I was surprised to learn from my editor that I have been writing these little columns posted in the clouds since November 2007—that’s more than 1,500 columns! If you had asked me in October 2007 if I would have something to say for 1,500 days, I would have laughed.
I am not the foreign correspondent; I am not the national reporter; I do not cover sports; I am not the house news pundit; I am not the house theologian. My assigned slot is “slice of life.” The problem with that is that my “life” is fairly uneventful.
Throw into the mix the fact that I am not at all a talkative person (I am endlessly in awe of talk show hosts who can go on and on and never fear they will run out of things to say) and the fact that my natural comfort zone is stockpiles of reserves.
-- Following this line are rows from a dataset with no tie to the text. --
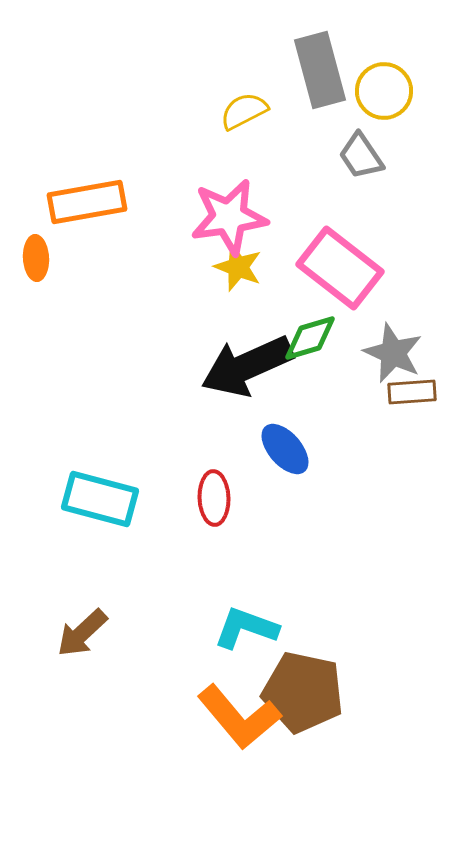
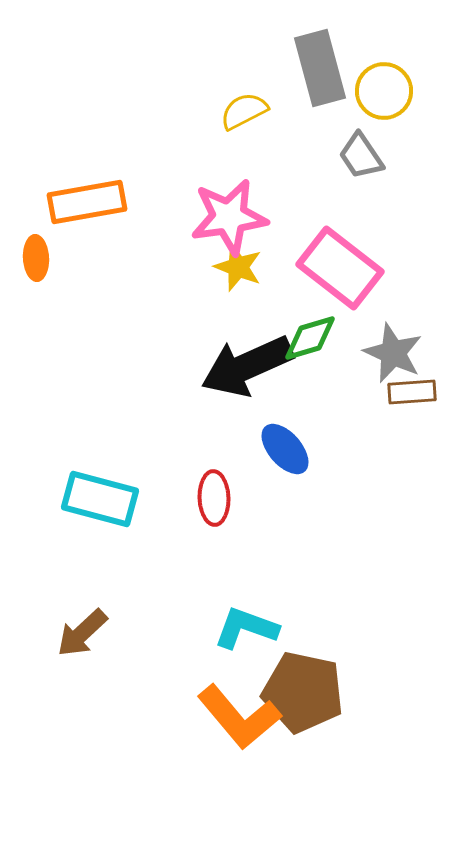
gray rectangle: moved 2 px up
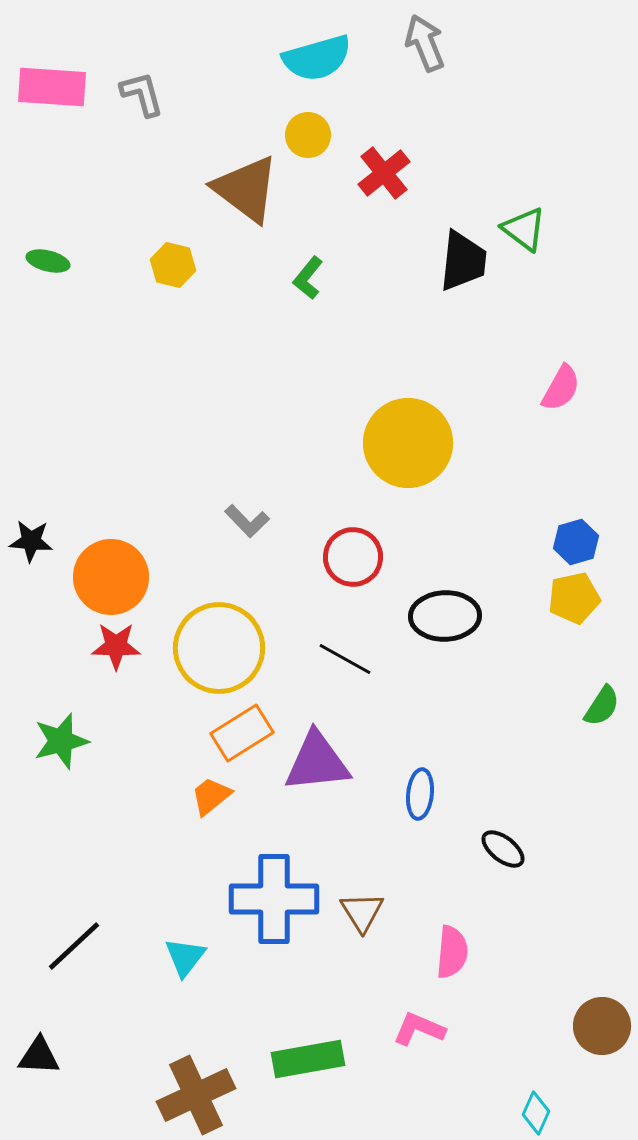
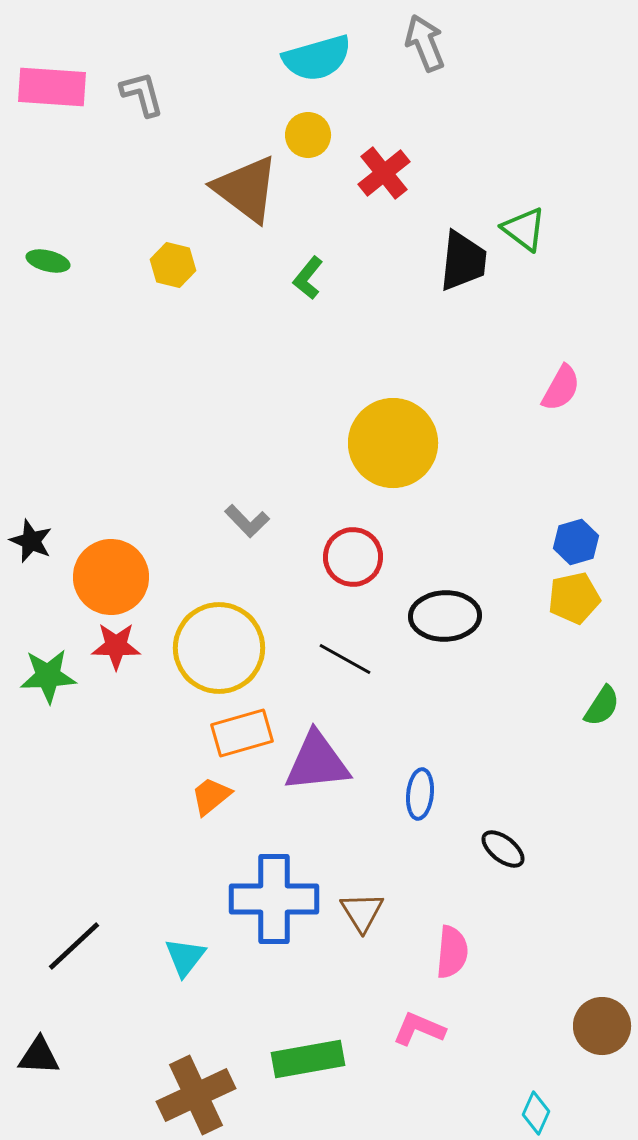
yellow circle at (408, 443): moved 15 px left
black star at (31, 541): rotated 18 degrees clockwise
orange rectangle at (242, 733): rotated 16 degrees clockwise
green star at (61, 741): moved 13 px left, 65 px up; rotated 12 degrees clockwise
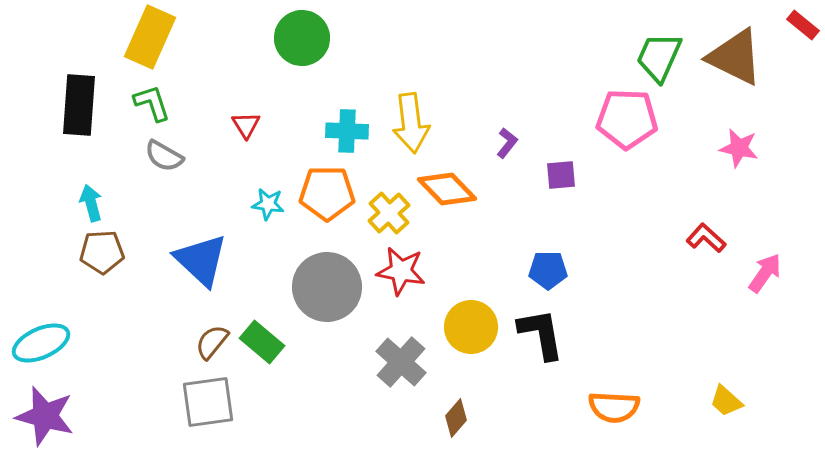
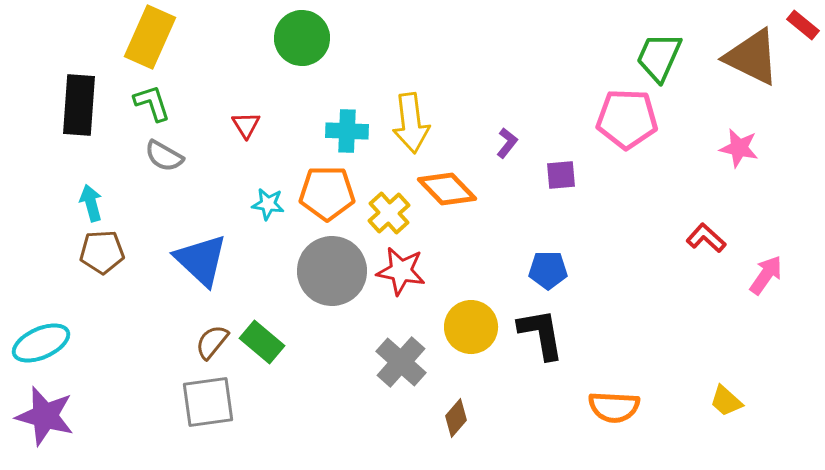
brown triangle: moved 17 px right
pink arrow: moved 1 px right, 2 px down
gray circle: moved 5 px right, 16 px up
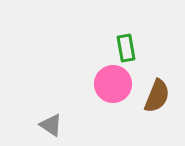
So God has given me this niche at WORLD that is narrowly circumscribed and puts me entirely at the mercy of His daily supply of “material.” It is not my preferred way of living, but it is evidently God’s preferred way of making me trust Him.
There was a widow in ancient Israel (1 Kings 17) who was rescued from starvation by God. But God didn’t stock her pantry with a two years’ supply of food. Not even a six months’ supply. Not even a one weeks’ supply. Every day she would use up all she had from her two jars, one of oil and one of flour. She would go to bed with empty jars sitting in the kitchen. I believe that as she laid her head on the pillow, she thought about those empty jars. And that made her think of God, and perhaps pray and thank Him. If she had retired every evening with full or even half-full containers, she might not have thought of God every day, just every week.
This is how God is with me, too. I want a months’ worth of columns this minute, but it doesn’t work that way. I cannot live the God-independent life my flesh wants. On the other hand, the good news is that the situation is starting to create confidence in me that if God has been faithful 1,500 times, he will be faithful 1,500 more.